By Jon Rosner, Tue, 5 Apr 2005 08:00:00 PDT
I always liked the design and style of Chrysler Sebring. The grill, hood and fenders do a wonderful job of paying homage to the svelte Ferrari, Aston Martin and A.C. cars of the late '50s. The car does not need extra chrome or crafty details to look handsome, it does quite well enough with its smooth and balanced shape. A number of smaller sedans and coupes that have been turned into convertibles ended up with back seats that even a teenager would find to be a bit cramped and uncomfortable.
The Sebring Convertible offers room for five good-sized adults, two in front and three in back - in comfort. The seats are expansively wide and are a bit over-stuffed - designed for larger Americans. The interior is nice with no gaps between panels. It's not up to the top standards, but quite good for a car in its price range.
Acceleration with the V6 was surprisingly smooth and quiet, even with the top down. Mercedes Benz is the Daimler part of Daimler/Chrysler and Mercedes touches are found throughout the car, but are quite subtle. Look carefully and you will notice the pin-type door locking mechanism that holds the doors solidly in place to other mechanical details that make the car really quite good.
In spite of the fact that I know that the Sebring is not designed to do sports car duties I took it over Highway One from Route 101 to Bolinas and back. Potholes made the car shimmy and made the windshield cowl shake annoyingly over particularly poor sections. But this is typical behavior for most rag tops including the highly respected BMW 3 Series convertible.
I expected the suspension to be soft and compliant like the Toyota Avalon, and was soft, but could still held its own on a corner. Undulating roads that twist and dive are used to separate the sports cars from the comfortable sedans. Chrysler has come a long way with the Sebring Convertible to get the suspension to work this effectively.

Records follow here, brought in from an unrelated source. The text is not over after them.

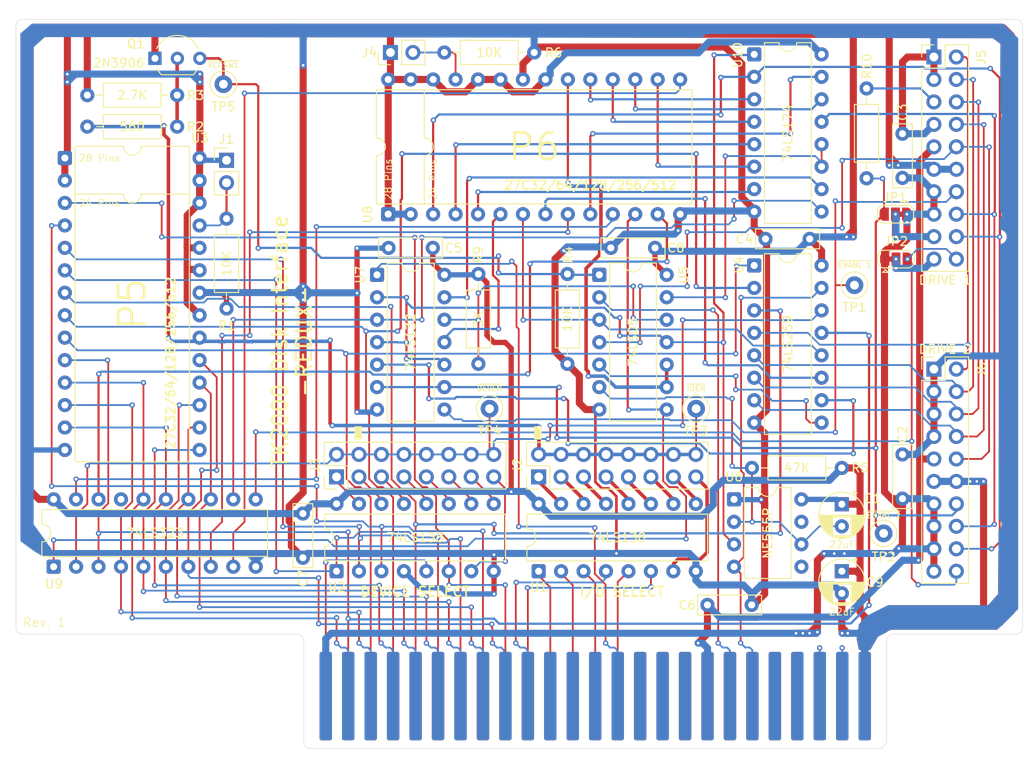
<source format=kicad_pcb>
(kicad_pcb
	(version 20241229)
	(generator "pcbnew")
	(generator_version "9.0")
	(general
		(thickness 1.6)
		(legacy_teardrops no)
	)
	(paper "A4")
	(layers
		(0 "F.Cu" signal)
		(2 "B.Cu" signal)
		(9 "F.Adhes" user "F.Adhesive")
		(11 "B.Adhes" user "B.Adhesive")
		(13 "F.Paste" user)
		(15 "B.Paste" user)
		(5 "F.SilkS" user "F.Silkscreen")
		(7 "B.SilkS" user "B.Silkscreen")
		(1 "F.Mask" user)
		(3 "B.Mask" user)
		(17 "Dwgs.User" user "User.Drawings")
		(19 "Cmts.User" user "User.Comments")
		(21 "Eco1.User" user "User.Eco1")
		(23 "Eco2.User" user "User.Eco2")
		(25 "Edge.Cuts" user)
		(27 "Margin" user)
		(31 "F.CrtYd" user "F.Courtyard")
		(29 "B.CrtYd" user "B.Courtyard")
		(35 "F.Fab" user)
		(33 "B.Fab" user)
		(39 "User.1" user)
		(41 "User.2" user)
		(43 "User.3" user)
		(45 "User.4" user)
	)
	(setup
		(pad_to_mask_clearance 0)
		(allow_soldermask_bridges_in_footprints no)
		(tenting front back)
		(pcbplotparams
			(layerselection 0x00000000_00000000_55555555_5755f5ff)
			(plot_on_all_layers_selection 0x00000000_00000000_00000000_00000000)
			(disableapertmacros no)
			(usegerberextensions no)
			(usegerberattributes yes)
			(usegerberadvancedattributes yes)
			(creategerberjobfile yes)
			(dashed_line_dash_ratio 12.000000)
			(dashed_line_gap_ratio 3.000000)
			(svgprecision 4)
			(plotframeref no)
			(mode 1)
			(useauxorigin no)
			(hpglpennumber 1)
			(hpglpenspeed 20)
			(hpglpendiameter 15.000000)
			(pdf_front_fp_property_popups yes)
			(pdf_back_fp_property_popups yes)
			(pdf_metadata yes)
			(pdf_single_document no)
			(dxfpolygonmode yes)
			(dxfimperialunits yes)
			(dxfusepcbnewfont yes)
			(psnegative no)
			(psa4output no)
			(plot_black_and_white yes)
			(sketchpadsonfab no)
			(plotpadnumbers no)
			(hidednponfab no)
			(sketchdnponfab yes)
			(crossoutdnponfab yes)
			(subtractmaskfromsilk no)
			(outputformat 1)
			(mirror no)
			(drillshape 0)
			(scaleselection 1)
			(outputdirectory "gerbers/")
		)
	)
	(net 0 "")
	(net 1 "-12V")
	(net 2 "GND")
	(net 3 "+5V")
	(net 4 "Net-(U6-THR)")
	(net 5 "+12V")
	(net 6 "Net-(J1-Pin_2)")
	(net 7 "~{IOSEL}")
	(net 8 "Net-(J2-Pin_5)")
	(net 9 "Net-(J2-Pin_7)")
	(net 10 "/VCC_SWITCHED_1")
	(net 11 "Net-(J2-Pin_15)")
	(net 12 "Net-(J2-Pin_3)")
	(net 13 "Net-(J2-Pin_9)")
	(net 14 "Net-(J2-Pin_11)")
	(net 15 "Net-(J2-Pin_13)")
	(net 16 "Net-(J2-Pin_1)")
	(net 17 "Net-(J3-Pin_11)")
	(net 18 "Net-(J3-Pin_5)")
	(net 19 "Net-(J3-Pin_7)")
	(net 20 "Net-(J3-Pin_9)")
	(net 21 "Net-(J3-Pin_1)")
	(net 22 "Net-(J3-Pin_13)")
	(net 23 "Net-(J3-Pin_15)")
	(net 24 "Net-(J3-Pin_3)")
	(net 25 "Net-(J4-Pin_2)")
	(net 26 "/PH1")
	(net 27 "/PH0")
	(net 28 "/WR DATA")
	(net 29 "/W PROT")
	(net 30 "/RD DATA")
	(net 31 "/PH2")
	(net 32 "/PH3")
	(net 33 "Net-(J5-Pin_17)")
	(net 34 "/WR REQ")
	(net 35 "Net-(J5-Pin_19)")
	(net 36 "/~{ENBL 1}")
	(net 37 "Net-(J5-Pin_5)")
	(net 38 "/~{ENBL 2}")
	(net 39 "A12")
	(net 40 "D0")
	(net 41 "A10")
	(net 42 "A3")
	(net 43 "A14")
	(net 44 "D3")
	(net 45 "unconnected-(P1-Pin_40-Pad40)")
	(net 46 "2M")
	(net 47 "~{RESET}")
	(net 48 "unconnected-(P1-Pin_30-Pad30)")
	(net 49 "A4")
	(net 50 "~{EXTC}")
	(net 51 "unconnected-(P1-Pin_18-Pad18)")
	(net 52 "unconnected-(P1-Pin_38-Pad38)")
	(net 53 "D1")
	(net 54 "unconnected-(P1-Pin_29-Pad29)")
	(net 55 "A0")
	(net 56 "A15")
	(net 57 "D6")
	(net 58 "unconnected-(P1-Pin_36-Pad36)")
	(net 59 "A5")
	(net 60 "unconnected-(P1-Pin_22-Pad22)")
	(net 61 "~{EXTE}")
	(net 62 "Net-(P1-Pin_24)")
	(net 63 "~{EXT8}")
	(net 64 "unconnected-(P1-Pin_34-Pad34)")
	(net 65 "A8")
	(net 66 "D2")
	(net 67 "A2")
	(net 68 "D7")
	(net 69 "A7")
	(net 70 "Net-(P1-Pin_23)")
	(net 71 "A6")
	(net 72 "unconnected-(P1-Pin_21-Pad21)")
	(net 73 "~{EXT_MEM}")
	(net 74 "D4")
	(net 75 "D5")
	(net 76 "A9")
	(net 77 "A13")
	(net 78 "A11")
	(net 79 "unconnected-(P1-Pin_39-Pad39)")
	(net 80 "~{EXT6}")
	(net 81 "A1")
	(net 82 "Net-(Q1-B)")
	(net 83 "Net-(U8-~{CE})")
	(net 84 "Net-(R9-Pad2)")
	(net 85 "Net-(U4-Q6)")
	(net 86 "Net-(U4-Q5)")
	(net 87 "Net-(U4-Q7)")
	(net 88 "Net-(U4-Q4)")
	(net 89 "Net-(U10-D3)")
	(net 90 "Net-(U8-D1)")
	(net 91 "Net-(U10-~{Mr})")
	(net 92 "Net-(U8-A4)")
	(net 93 "Net-(U10-Q3)")
	(net 94 "Net-(U10-Cp)")
	(net 95 "Net-(U8-D3)")
	(net 96 "Net-(U10-Q5)")
	(net 97 "Net-(U10-Q2)")
	(net 98 "Net-(U8-A1)")
	(net 99 "Net-(U10-D2)")
	(net 100 "Net-(U8-D0)")
	(net 101 "Net-(U10-Q1)")
	(net 102 "unconnected-(U6-DIS-Pad7)")
	(net 103 "Net-(U10-D0)")
	(net 104 "unconnected-(U6-CV-Pad5)")
	(net 105 "Net-(U10-D5)")
	(net 106 "Net-(U8-D2)")
	(net 107 "Net-(U10-D1)")
	(net 108 "unconnected-(U9-Q7-Pad17)")
	(net 109 "/~{IOEN}")
	(net 110 "/~{DEVEN}")
	(footprint "Connector_PinHeader_2.54mm:PinHeader_1x02_P2.54mm_Vertical" (layer "F.Cu") (at 69.565185 66.517185))
	(footprint "TestPoint:TestPoint_Loop_D1.80mm_Drill1.0mm_Beaded" (layer "F.Cu") (at 122.682 94.615))
	(footprint "Capacitor_THT:C_Rect_L7.0mm_W2.0mm_P5.00mm" (layer "F.Cu") (at 118.034185 76.423185 180))
	(footprint "Resistor_THT:R_Axial_DIN0207_L6.3mm_D2.5mm_P10.16mm_Horizontal" (layer "F.Cu") (at 94.203185 54.325185))
	(footprint "Connector_PinHeader_2.54mm:PinHeader_1x02_P2.54mm_Vertical" (layer "F.Cu") (at 88.107185 54.325185 90))
	(footprint "Capacitor_THT:CP_Radial_D5.0mm_P2.50mm" (layer "F.Cu") (at 139.161185 112.999185 -90))
	(footprint "Capacitor_THT:C_Rect_L7.0mm_W2.0mm_P5.00mm" (layer "F.Cu") (at 146.019185 104.791185 90))
	(footprint "TestPoint:TestPoint_Loop_D1.80mm_Drill1.0mm_Beaded" (layer "F.Cu") (at 99.314 94.615))
	(footprint "Package_DIP:DIP-16_W7.62mm" (layer "F.Cu") (at 129.250185 54.539185))
	(footprint "Package_DIP:DIP-16_W7.62mm" (layer "F.Cu") (at 82.006185 112.994185 90))
	(footprint "Package_TO_SOT_THT:TO-92_Inline_Wide" (layer "F.Cu") (at 61.468 54.991))
	(footprint "Resistor_THT:R_Axial_DIN0207_L6.3mm_D2.5mm_P10.16mm_Horizontal" (layer "F.Cu") (at 141.955185 68.549185 90))
	(footprint "Capacitor_THT:CP_Radial_D5.0mm_P2.50mm" (layer "F.Cu") (at 139.156185 105.419185 -90))
	(footprint "Resistor_THT:R_Axial_DIN0207_L6.3mm_D2.5mm_P10.16mm_Horizontal" (layer "F.Cu") (at 53.817185 59.151185))
	(footprint "Package_DIP:DIP-16_W7.62mm" (layer "F.Cu") (at 104.866185 112.999185 90))
	(footprint "TK2000:DIP-28-24_W15.24mm" (layer "F.Cu") (at 87.853185 72.613185 90))
	(footprint "Package_DIP:DIP-14_W7.62mm" (layer "F.Cu") (at 111.729185 79.471185))
	(footprint "Resistor_THT:R_Axial_DIN0207_L6.3mm_D2.5mm_P10.16mm_Horizontal" (layer "F.Cu") (at 69.565185 73.121185 -90))
	(footprint "TestPoint:TestPoint_Loop_D1.80mm_Drill1.0mm_Beaded" (layer "F.Cu") (at 140.589 80.645))
	(footprint "Capacitor_THT:C_Rect_L7.0mm_W2.0mm_P5.00mm" (layer "F.Cu") (at 146.019185 68.509185 90))
	(footprint "Jumper:SolderJumper-3_P1.3mm_Bridged12_RoundedPad1.0x1.5mm" (layer "F.Cu") (at 145.287185 77.693185))
	(footprint "Resistor_THT:R_Axial_DIN0207_L6.3mm_D2.5mm_P10.16mm_Horizontal" (layer "F.Cu") (at 98.053185 79.382185 -90))
	(footprint "TK2000:DIP-28-24_W15.24mm" (layer "F.Cu") (at 51.277185 66.263185))
	(footprint "Capacitor_THT:C_Rect_L7.0mm_W2.0mm_P5.00mm" (layer "F.Cu") (at 135.525185 75.407185 180))
	(footprint "Capacitor_THT:C_Rect_L7.0mm_W2.0mm_P5.00mm" (layer "F.Cu") (at 78.201185 106.475185 -90))
	(footprint "Capacitor_THT:C_Rect_L7.0mm_W2.0mm_P5.00mm" (layer "F.Cu") (at 92.893185 76.428185 180))
	(footprint "Package_DIP:DIP-14_W7.62mm" (layer "F.Cu") (at 86.588185 79.471185))
	(footprint "Resistor_THT:R_Axial_DIN0207_L6.3mm_D2.5mm_P10.16mm_Horizontal"
		(layer "F.Cu")
		(uuid "a3fd79da-f5d5-4ae4-9621-898f304ff506")
		(at 128.996185 101.315185)
		(descr "Resistor, Axial_DIN0207 series, Axial, Horizontal, pin pitch=10.16mm, 0.25W = 1/4W, length*diameter=6.3*2.5mm^2, http://cdn-reichelt.de/documents/datenblatt/B400/1_4W%23YAG.pdf")
		(tags "Resistor Axial_DIN0207 series Axial Horizontal pin pitch 10.16mm 0.25W = 1/4W length 6.3mm diameter 2.5mm")
		(property "Reference" "R5"
			(at 12.227815 0 180)
			(layer "F.SilkS")
			(uuid "9c6b700b-b56f-454a-af08-cbb92ee0419a")
			(effects
				(font
					(size 1 1)
					(thickness 0.15)
				)
			)
		)
		(property "Value" "47K"
			(at 5.08 0 0)
			(layer "F.SilkS")
			(uuid "59038263-5bfc-4502-9e63-17686569948d")
			(effects
				(font
					(size 1 1)
					(thickness 0.15)
				)
			)
		)
		(property "Datasheet" ""
			(at 0 0 0)
			(unlocked yes)
			(layer "F.Fab")
			(hide yes)
			(uuid "451e5c88-4e24-4863-a615-27044dbe0c7a")
			(effects
				(font
					(size 1.27 1.27)
					(thickness 0.15)
				)
			)
		)
		(property "Description" "Resistor, small symbol"
			(at 0 0 0)
			(unlocked yes)
			(layer "F.Fab")
			(hide yes)
			(uuid "ff008a55-37e8-44c0-bf53-7e7561ef5750")
			(effects
				(font
					(size 1.27 1.27)
					(thickness 0.15)
				)
			)
		)
		(property ki_fp_filters "R_*")
		(path "/0a9e3eae-f6aa-4726-95a0-baa5697c9c68")
		(sheetname "/")
		(sheetfile "TK2000_DiskInterface_REDUX.kicad_sch")
		(attr through_hole)
		(fp_line
			(start 1.04 0)
			(end 1.81 0)
			(stroke
				(width 0.12)
				(type solid)
			)
			(layer "F.SilkS")
			(uuid "6dd95e0b-b40a-485f-952c-4109b785672c")
		)
		(fp_line
			(start 1.81 -1.37)
			(end 1.81 1.37)
			(stroke
				(width 0.12)
				(type sol
... [355000 chars truncated]
</source>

With the sun out we took the car out on the highway, pointed it and set the cruise control. That is what the car feels like it was designed to do. In spite of a full week of low-speed kid-commute duties we still ended up getting about 22 mpg. Over the week that I had the car I grew to really like it. If top-down cruising is on your agenda, then the Sebring should definitely be on your test-drive list.